Universality is a powerful concept in statistical physics that allows understanding critical phenomena and describing them effectively on the basis of a few fundamental ingredients. Systems as different as crystalline surfaces, frost on a window or modern urban skylines under building constraints, can all be effectively described as an interface of height h(r,t), whose dynamics is governed by the same non-linear stochastic equation, named Kardar-Parisi-Zhang equation (KPZ), after the 3 physicists who first introduced it in 1986 . This very simple equation is extraordinarily rich. It predicts the development of spatio-temporal correlations in the interface height: the height observed at time t and position x depends on what was observed at t=0 and x=0. Thus self-similar structures develop in time and space with universal critical exponents that only depend on the dimensionality of the interface. The beauty of frost emerge from these complex structures.
An international team of researchers has just demonstrated experimentally that photonic systems also belong to the KPZ universality class, a result theoretically predicted in 2015 . The know-how in nanotechnology at the Center for Nanosciences and Nanotechnologies (C2N) have enabled to sculpt lattices of optical microcavities in semiconductor materials (see Fig.a, bottom panel). Light trapped in these cavities couples to electronic excitations and forms hybrid light-matter quasi-particles called cavity polaritons. These polaritons can accumulate massively in the same quantum state and form a coherent collective state called out-of-equilibrium Bose-Einstein condensate (see Fig.a, top panel). The wavefront of the condensate behaves in time and space as an interface (see Fig.b), and obeys the famous KPZ equation . The team of Jacqueline Bloch and Sylvain Ravets at C2N generated one-dimensional polariton condensates and probed, through optical interferometry experiments, the spatio-temporal coherence of their emission. Very spectacularly, Quentin Fontaine and Davide Squizzato, post-doctoral fellows at C2N and at Laboratory of Physics and Modeling of Condensed Matter (LPMMC) in Grenoble, were able to demonstrate that the experimentally measured and numerically calculated datapoints align perfectly onto a universal scaling curve that characterizes the KPZ universality class in 1D (see Fig.c).

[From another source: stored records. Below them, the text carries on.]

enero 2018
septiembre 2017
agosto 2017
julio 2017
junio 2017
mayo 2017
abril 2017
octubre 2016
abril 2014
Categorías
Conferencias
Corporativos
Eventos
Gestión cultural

The numerical simulations carried out at the LPMMC in the team of Léonie Canet and Anna Minguzzi were able to reproduce the experiments, and then enabled developing a deep understanding of this new system. Indeed, since the variable describing the interface is a phase, defined periodically between 0 and 2π, the interface can wind on itself and form vortices. Such "topological" defects can potentially destroy KPZ correlations. The international consortium discovered that in the regime where the experiments operate, KPZ correlations are resilient to the appearance of vortices, because they appear and disappear in pairs of opposite vorticities, and their density is low enough.
This work opens a new avenue for the study of KPZ physics and the exploration of the rich phase diagram of out of equilibrium Bose-Einstein condensates. This very general physics applies to all out-of-equilibrium condensates, and may appear crucial for the optimization of extended solid-state lasers. Finally, all the ingredients are now gathered to probe experimentally, for the first time, the KPZ correlations in a two-dimensional system. This challenge will be attempted very soon in two-dimensional polariton condensates that are routinely realized at C2N.

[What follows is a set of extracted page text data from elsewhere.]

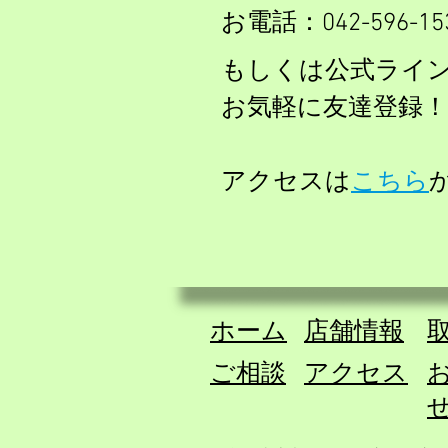
お電話
：042-596-15
もしくは
公式ライ
お気軽に友達登録！
​アクセスは
こちら
ホーム
​店舗情報
​
ご相談
​アクセス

Kardar–Parisi–Zhang universality in a one-dimensional polariton condensate
Fontaine, Q., Squizzato, D., Baboux, F. et al.
Nature 608, 687–691 (2022)
News and Views : A new phase for the universal growth of interfaces
DOI : doi.org/10.1038/s41586-022-05001-8
 Kardar, M., Parisi, G. & Zhang, Y.-C., Dynamic scaling of growing interfaces, Physical Review Letters 56, 889 (1986).
 Altman, E., Sieberer, L. M., Chen, L., Diehl, S. & Toner, J., Two-dimensional superfluidity of exciton polaritons requires strong anisotropy, Physical Review X 5, 011017 (2015).
Figure : a. Experimental measurement of the light intensity distribution emitted by the condensate (top panel). The bottom panel shows a scanning electron microscopy image of a 1D array of polariton microcavities manufactured at C2N to perform the experiments. b. Numerical calculation of the phase of a 1D polariton condensate at various instants in time. The temporal evolution of the phase is analogous to the growth of an interface. c. Plotted in a system of well-chosen rescaled coordinates, the points measured experimentally and calculated numerically for the condensate first order coherence (orange-colored disks) align perfectly with the KPZ universal scaling curve (black curve).